:: Extract provided ::
Written by Jenny Marketou

Most recently my artistic research is focused in investigating DISRUPTIVE PROCESSES which comprises various projects, workshops  and event formats taking place from October 2016 to present. They are constituted as non-hierarchical open projects in which knowledge is reciprocated and embodied. From the idea of impulse and movement taking place in the exhibition space, the projects seek to reconfigure the roles of the creator and the audience with an emphasis on social and environmental justice and address the ecologies of the present. Receding from the traditional experience of art, they shed light on the virtues of participation in generating new and multi-faceted narratives.

:: The tasks ::
[1] From the artist statement, copy word for word the passage from "Most recently my" to "and multi-faceted narratives.".
[2] For each statement below, say yes or no to whether it agrees with the artist statement, and quote the words that decide it.
(a) The projects have been taking place since October 2016.
(b) The projects are set up with a hierarchical structure.
(c) The projects aim to leave the roles of creator and audience unchanged.

:: Information shown ::
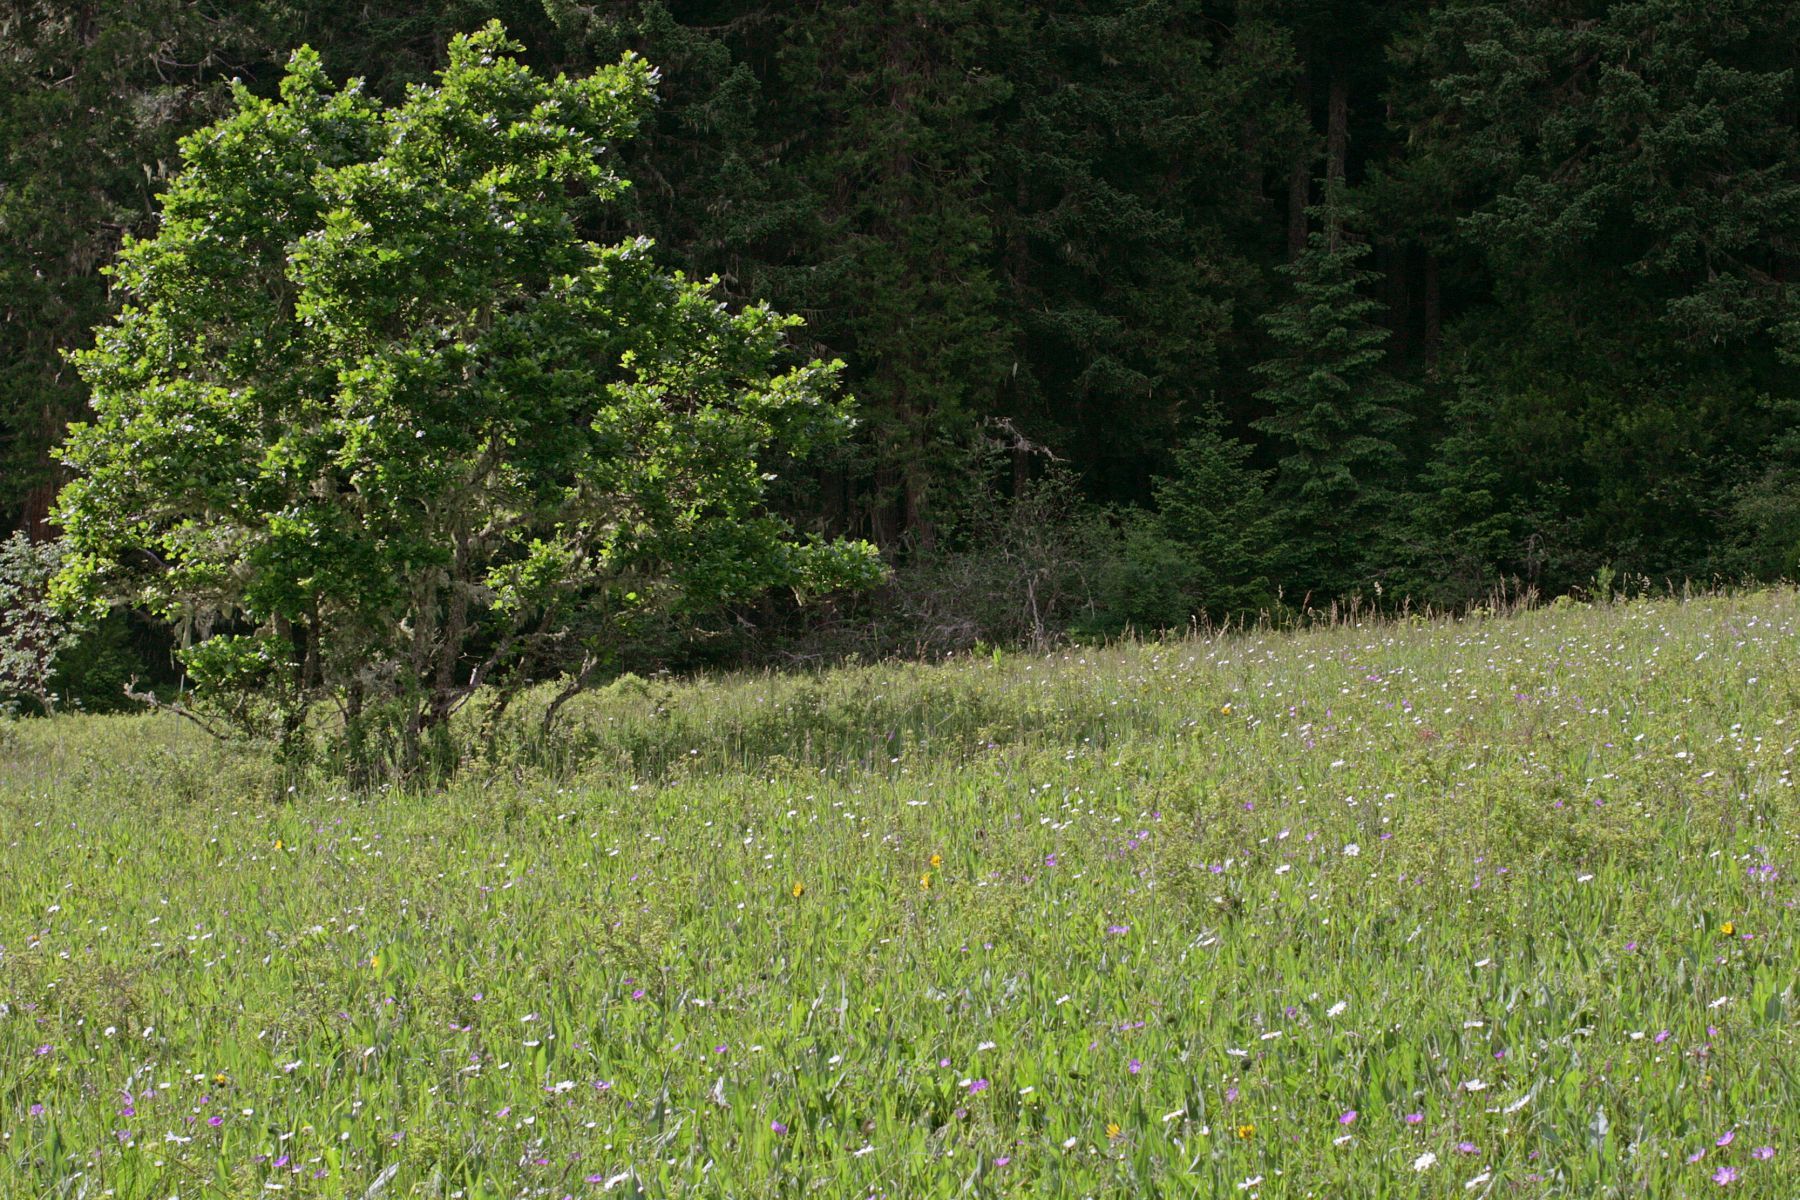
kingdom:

:: Results for each task ::
[1]
Most recently my artistic research is focused in investigating DISRUPTIVE PROCESSES which comprises various projects, workshops  and event formats taking place from October 2016 to present. They are constituted as non-hierarchical open projects in which knowledge is reciprocated and embodied. From the idea of impulse and movement taking place in the exhibition space, the projects seek to reconfigure the roles of the creator and the audience with an emphasis on social and environmental justice and address the ecologies of the present. Receding from the traditional experience of art, they shed light on the virtues of participation in generating new and multi-faceted narratives.

[2]
(a) Yes: "taking place from October 2016 to present."
(b) No: "They are constituted as non-hierarchical open projects."
(c) No: "the projects seek to reconfigure the roles of the creator and the audience."